Send comments on this topic. | Back to Introduction - All Topics | Help Version 15.12.21
Recognizing Document Pages

Each zone on a page has a recognition module associated with it through the RasterDocumentZoneData.RecognizeModule object. This recognition module provides information about the type of information contained in the zone and how to recognize that data. Depending on the type of recognition module, there may be additional options available for use during recognition. For example, if a zone is associated with a Multi-lingual Omni font Recognition module (MOR), then other recognition options for this module can be set and get using the MorEnableFaxMode property.

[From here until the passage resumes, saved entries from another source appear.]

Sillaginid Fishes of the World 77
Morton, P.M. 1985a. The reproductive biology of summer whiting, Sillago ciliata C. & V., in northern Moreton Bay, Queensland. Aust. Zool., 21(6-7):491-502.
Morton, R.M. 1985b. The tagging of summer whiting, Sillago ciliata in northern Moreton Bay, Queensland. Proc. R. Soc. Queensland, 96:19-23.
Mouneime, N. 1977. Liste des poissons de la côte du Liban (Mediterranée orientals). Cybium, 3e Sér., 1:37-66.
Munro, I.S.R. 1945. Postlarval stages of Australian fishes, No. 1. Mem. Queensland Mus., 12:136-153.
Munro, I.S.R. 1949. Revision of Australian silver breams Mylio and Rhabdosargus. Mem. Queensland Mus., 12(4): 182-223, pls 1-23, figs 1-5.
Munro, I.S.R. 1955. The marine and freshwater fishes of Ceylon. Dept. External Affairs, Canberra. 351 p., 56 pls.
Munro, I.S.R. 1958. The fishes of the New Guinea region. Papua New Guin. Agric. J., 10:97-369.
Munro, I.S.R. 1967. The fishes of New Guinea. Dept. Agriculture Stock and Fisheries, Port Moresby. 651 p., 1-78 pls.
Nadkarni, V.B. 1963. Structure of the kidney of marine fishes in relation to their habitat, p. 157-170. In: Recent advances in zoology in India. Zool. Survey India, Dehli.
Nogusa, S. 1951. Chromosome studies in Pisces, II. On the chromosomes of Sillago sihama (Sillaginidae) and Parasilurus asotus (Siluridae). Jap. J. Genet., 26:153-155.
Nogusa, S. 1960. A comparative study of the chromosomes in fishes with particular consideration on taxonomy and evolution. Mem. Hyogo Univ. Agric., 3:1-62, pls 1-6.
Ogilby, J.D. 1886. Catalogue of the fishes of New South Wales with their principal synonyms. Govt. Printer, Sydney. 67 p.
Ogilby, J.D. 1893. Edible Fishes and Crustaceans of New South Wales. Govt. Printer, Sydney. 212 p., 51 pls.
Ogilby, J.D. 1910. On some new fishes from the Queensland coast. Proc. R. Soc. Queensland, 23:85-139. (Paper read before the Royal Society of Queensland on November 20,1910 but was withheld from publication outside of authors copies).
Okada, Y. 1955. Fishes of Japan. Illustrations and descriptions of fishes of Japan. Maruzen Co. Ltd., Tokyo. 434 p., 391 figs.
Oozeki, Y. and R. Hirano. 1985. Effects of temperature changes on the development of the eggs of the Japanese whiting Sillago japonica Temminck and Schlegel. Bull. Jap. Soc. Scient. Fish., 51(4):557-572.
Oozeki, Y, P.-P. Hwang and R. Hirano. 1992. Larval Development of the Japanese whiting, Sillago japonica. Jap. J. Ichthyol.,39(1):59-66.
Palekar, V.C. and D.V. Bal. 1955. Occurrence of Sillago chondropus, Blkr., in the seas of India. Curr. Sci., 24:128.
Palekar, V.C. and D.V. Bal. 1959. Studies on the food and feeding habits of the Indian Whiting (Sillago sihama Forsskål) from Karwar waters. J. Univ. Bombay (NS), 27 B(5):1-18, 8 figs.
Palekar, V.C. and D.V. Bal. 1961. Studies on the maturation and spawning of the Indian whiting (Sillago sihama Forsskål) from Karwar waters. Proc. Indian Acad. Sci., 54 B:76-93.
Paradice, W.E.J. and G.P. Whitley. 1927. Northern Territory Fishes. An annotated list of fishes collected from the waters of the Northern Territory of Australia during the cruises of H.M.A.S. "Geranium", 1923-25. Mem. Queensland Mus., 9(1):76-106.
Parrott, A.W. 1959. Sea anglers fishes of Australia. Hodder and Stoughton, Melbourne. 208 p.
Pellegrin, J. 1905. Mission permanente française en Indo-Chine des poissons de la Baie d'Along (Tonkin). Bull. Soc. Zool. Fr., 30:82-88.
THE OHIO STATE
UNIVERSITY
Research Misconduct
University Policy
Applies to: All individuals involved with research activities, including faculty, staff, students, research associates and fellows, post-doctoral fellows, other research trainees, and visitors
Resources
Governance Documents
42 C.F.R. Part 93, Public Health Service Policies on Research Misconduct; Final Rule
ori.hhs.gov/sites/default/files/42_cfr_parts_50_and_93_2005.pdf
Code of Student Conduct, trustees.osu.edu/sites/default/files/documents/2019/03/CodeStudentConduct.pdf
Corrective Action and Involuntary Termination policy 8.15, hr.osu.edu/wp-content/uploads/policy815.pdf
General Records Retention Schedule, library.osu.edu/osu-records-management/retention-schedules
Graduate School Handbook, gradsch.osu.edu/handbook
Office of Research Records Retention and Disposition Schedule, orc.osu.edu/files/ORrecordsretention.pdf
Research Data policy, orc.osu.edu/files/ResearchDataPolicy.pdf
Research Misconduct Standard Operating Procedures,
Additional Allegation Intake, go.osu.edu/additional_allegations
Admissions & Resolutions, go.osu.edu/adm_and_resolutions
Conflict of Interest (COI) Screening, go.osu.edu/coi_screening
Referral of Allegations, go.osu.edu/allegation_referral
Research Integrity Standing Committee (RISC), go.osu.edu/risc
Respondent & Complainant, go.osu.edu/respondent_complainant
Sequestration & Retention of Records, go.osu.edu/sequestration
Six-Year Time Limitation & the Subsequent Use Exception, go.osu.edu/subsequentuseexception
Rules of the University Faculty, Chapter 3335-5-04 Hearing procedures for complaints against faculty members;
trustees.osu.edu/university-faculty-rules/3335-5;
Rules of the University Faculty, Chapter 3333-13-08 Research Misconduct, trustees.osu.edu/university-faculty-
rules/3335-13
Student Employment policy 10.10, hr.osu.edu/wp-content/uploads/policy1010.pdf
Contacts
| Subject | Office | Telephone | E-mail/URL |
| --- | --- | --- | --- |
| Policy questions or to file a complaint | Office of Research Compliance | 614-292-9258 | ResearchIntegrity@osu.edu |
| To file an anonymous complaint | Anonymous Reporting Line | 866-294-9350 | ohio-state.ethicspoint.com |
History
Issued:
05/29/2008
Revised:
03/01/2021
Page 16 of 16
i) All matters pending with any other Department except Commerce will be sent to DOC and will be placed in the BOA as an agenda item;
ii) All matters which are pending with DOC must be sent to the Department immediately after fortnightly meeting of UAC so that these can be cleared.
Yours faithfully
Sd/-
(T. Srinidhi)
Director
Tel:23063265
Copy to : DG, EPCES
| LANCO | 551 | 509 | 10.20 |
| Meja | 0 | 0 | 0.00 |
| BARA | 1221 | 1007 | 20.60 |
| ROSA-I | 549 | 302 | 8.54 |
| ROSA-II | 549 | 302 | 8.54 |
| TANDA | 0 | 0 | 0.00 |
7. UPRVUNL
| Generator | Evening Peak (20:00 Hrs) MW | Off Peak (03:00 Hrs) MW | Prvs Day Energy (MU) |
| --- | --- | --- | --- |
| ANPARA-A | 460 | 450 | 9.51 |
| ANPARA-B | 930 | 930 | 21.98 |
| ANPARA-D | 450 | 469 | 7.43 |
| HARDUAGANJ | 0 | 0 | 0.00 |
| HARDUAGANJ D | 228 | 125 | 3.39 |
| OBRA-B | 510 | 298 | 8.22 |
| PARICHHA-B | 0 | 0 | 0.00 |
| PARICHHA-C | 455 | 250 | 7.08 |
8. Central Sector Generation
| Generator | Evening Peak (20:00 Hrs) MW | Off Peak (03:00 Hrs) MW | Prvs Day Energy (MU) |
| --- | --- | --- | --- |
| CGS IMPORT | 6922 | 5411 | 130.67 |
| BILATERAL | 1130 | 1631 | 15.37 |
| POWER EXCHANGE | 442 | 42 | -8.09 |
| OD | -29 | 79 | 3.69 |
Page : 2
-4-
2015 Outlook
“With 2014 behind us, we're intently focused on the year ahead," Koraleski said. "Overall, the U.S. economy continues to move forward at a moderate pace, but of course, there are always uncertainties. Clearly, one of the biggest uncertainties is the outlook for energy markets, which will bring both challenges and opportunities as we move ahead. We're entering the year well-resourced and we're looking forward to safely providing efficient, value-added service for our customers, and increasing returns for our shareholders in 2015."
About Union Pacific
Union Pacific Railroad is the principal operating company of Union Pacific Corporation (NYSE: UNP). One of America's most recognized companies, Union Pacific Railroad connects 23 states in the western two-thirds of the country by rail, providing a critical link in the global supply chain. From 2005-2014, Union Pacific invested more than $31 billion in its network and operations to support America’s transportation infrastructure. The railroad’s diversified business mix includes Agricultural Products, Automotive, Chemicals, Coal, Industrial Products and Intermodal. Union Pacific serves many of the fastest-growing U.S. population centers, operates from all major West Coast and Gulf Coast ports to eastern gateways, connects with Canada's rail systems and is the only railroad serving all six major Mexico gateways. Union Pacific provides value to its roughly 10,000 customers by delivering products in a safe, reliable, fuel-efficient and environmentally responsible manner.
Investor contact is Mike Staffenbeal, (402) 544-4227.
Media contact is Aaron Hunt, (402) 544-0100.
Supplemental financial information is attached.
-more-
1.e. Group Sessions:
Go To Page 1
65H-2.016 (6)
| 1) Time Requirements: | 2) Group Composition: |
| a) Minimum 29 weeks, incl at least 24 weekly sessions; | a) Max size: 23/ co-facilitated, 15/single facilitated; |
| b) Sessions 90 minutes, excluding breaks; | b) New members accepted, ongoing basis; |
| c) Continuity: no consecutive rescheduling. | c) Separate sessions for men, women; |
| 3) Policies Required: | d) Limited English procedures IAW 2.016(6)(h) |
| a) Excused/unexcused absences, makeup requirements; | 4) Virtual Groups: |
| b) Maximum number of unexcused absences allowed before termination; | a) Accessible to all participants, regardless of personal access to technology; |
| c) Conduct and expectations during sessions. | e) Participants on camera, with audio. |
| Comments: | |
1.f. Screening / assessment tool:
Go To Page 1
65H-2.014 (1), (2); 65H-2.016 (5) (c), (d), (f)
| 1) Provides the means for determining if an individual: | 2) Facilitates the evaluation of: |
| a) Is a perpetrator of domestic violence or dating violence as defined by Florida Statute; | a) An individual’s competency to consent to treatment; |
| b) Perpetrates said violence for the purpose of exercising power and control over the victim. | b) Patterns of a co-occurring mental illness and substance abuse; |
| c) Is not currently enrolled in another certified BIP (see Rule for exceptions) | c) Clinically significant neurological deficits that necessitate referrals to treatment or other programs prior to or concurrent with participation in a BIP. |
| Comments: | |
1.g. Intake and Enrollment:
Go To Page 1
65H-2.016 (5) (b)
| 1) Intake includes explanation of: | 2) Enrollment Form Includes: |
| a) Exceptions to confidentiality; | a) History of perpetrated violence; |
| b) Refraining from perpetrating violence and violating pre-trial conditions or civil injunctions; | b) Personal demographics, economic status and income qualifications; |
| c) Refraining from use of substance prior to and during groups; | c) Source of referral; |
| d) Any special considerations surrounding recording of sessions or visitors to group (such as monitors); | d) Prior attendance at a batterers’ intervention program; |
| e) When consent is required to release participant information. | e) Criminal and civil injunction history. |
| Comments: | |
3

Similarly, if a zone is associated with a Hand Printed Numeral Recognition module, then other recognition options can be set using the HandPrintOptions property. If the zone is associated with an Optical Mark Recognition module (OMR), other recognition options can be set using the OmrOptions property

For some general information about available recognition modules, refer to An Overview of Recognition Modules

Depending on the type of recognition module associated with a zone, it may be beneficial to trade-off between the accuracy of recognition and the speed of recognition. Using the RecognizeModuleTradeoff property you can tell the OCR engine to perform the most accurate recognition, the fastest recognition, or a balanced recognition. To get the current trade-off setting for the OCR engine, check the RecognizeModuleTradeoff property

Use the following properties before starting the recognition process:

SpellLanguageId

EnableCorrection

EnableSubsystem

The EnableSubsystem property and the EnableCorrection property will be used to enable or disable the checking sub-system, which will be used in verification.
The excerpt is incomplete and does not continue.